→ **TASK TO COMPLETE**
Whenever a line in the material below includes "で自動設定", copy that line.

→ **MATERIALS PROVIDED**
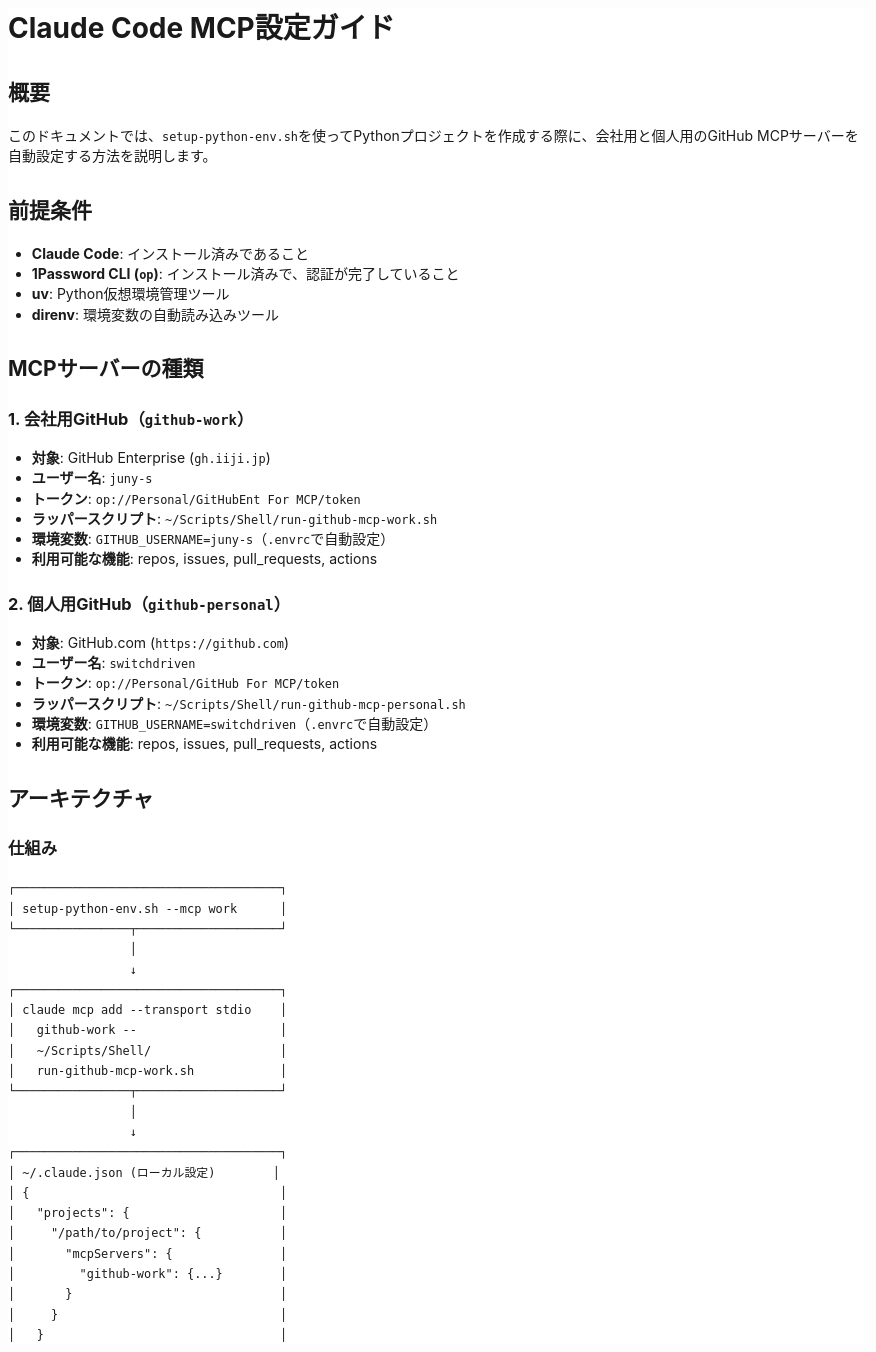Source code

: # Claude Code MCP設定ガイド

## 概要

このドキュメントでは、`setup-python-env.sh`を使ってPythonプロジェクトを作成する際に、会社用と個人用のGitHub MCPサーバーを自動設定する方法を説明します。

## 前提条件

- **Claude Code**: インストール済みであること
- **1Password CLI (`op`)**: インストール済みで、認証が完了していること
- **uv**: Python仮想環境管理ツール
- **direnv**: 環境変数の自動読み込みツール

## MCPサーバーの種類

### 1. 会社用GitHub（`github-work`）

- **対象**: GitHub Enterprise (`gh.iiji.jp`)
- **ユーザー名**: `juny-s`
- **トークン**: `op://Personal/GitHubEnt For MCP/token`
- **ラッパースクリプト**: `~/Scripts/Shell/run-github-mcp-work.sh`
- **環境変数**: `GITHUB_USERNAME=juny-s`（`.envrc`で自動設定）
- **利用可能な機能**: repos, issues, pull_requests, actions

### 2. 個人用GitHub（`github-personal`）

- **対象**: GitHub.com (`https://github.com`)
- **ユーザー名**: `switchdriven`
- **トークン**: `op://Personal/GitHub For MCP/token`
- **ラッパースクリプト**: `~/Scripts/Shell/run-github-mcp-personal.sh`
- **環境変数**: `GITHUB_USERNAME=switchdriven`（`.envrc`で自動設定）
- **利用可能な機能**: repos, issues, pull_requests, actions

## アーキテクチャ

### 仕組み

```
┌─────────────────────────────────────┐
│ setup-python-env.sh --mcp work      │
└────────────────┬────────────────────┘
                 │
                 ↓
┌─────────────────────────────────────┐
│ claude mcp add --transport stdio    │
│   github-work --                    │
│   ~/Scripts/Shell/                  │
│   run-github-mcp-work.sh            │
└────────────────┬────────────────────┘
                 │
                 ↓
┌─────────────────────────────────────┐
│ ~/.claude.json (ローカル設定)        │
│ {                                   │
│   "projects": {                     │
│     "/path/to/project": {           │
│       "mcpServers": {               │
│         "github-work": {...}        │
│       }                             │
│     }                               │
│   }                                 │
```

--

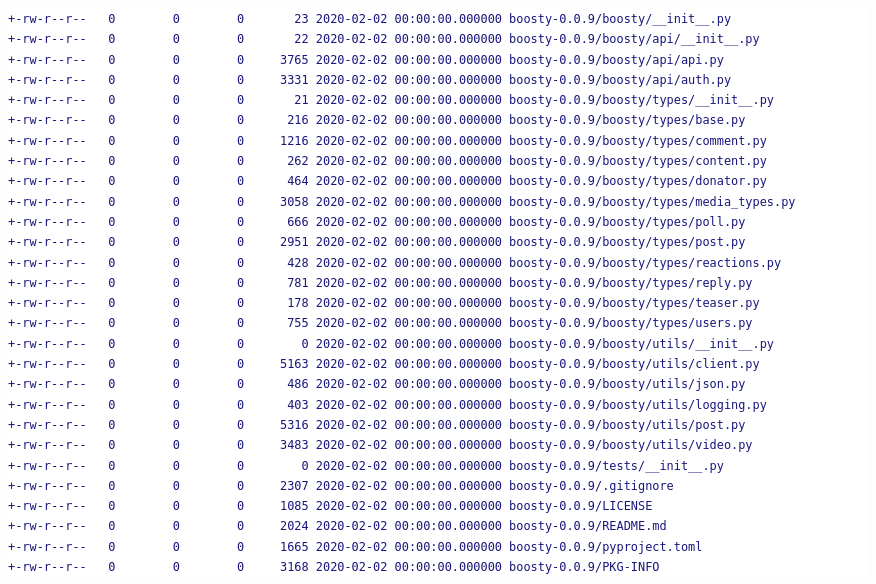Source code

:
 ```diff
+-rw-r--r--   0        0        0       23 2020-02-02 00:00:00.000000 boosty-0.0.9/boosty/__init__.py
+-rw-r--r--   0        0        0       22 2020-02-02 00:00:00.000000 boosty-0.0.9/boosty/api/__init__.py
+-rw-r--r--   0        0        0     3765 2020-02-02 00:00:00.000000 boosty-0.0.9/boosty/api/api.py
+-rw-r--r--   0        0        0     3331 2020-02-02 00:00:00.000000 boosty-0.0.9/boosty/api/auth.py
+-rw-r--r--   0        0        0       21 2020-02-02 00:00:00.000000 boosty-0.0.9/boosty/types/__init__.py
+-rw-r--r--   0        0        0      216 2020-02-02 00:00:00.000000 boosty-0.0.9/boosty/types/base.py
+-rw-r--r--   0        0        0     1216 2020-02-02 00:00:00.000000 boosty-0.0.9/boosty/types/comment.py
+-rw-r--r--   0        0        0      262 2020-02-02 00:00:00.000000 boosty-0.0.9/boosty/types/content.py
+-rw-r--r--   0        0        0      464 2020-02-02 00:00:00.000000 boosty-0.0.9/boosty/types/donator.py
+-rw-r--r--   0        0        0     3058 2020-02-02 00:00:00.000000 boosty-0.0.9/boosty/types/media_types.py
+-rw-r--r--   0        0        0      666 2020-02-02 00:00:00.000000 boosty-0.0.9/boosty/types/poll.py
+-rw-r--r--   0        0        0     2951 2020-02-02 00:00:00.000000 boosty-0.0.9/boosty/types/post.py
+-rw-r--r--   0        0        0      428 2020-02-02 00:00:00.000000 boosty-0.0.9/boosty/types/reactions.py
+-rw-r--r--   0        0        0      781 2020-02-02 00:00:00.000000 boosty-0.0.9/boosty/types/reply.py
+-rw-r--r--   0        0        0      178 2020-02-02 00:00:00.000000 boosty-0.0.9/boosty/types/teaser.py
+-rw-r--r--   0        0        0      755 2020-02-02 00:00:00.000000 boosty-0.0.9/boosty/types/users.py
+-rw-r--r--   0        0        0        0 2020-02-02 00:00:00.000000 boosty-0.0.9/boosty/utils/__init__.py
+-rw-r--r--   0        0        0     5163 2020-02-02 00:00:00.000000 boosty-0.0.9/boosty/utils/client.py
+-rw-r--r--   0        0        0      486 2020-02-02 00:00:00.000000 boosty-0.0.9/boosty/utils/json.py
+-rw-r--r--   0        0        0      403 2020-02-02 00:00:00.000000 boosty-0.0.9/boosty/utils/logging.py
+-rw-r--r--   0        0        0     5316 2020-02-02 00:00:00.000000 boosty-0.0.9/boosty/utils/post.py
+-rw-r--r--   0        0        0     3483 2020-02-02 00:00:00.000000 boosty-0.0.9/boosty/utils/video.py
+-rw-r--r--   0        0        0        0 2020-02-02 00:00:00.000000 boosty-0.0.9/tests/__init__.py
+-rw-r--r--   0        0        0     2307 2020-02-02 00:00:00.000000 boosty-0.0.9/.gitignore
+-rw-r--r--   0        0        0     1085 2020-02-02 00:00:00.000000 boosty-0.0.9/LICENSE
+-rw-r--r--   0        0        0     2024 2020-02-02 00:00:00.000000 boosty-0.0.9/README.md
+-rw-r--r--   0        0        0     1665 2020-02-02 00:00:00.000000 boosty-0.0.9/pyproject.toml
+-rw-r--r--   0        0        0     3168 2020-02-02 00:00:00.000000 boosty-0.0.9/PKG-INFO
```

→ **RESULT BELOW**
- **環境変数**: `GITHUB_USERNAME=juny-s`（`.envrc`で自動設定）
- **環境変数**: `GITHUB_USERNAME=switchdriven`（`.envrc`で自動設定）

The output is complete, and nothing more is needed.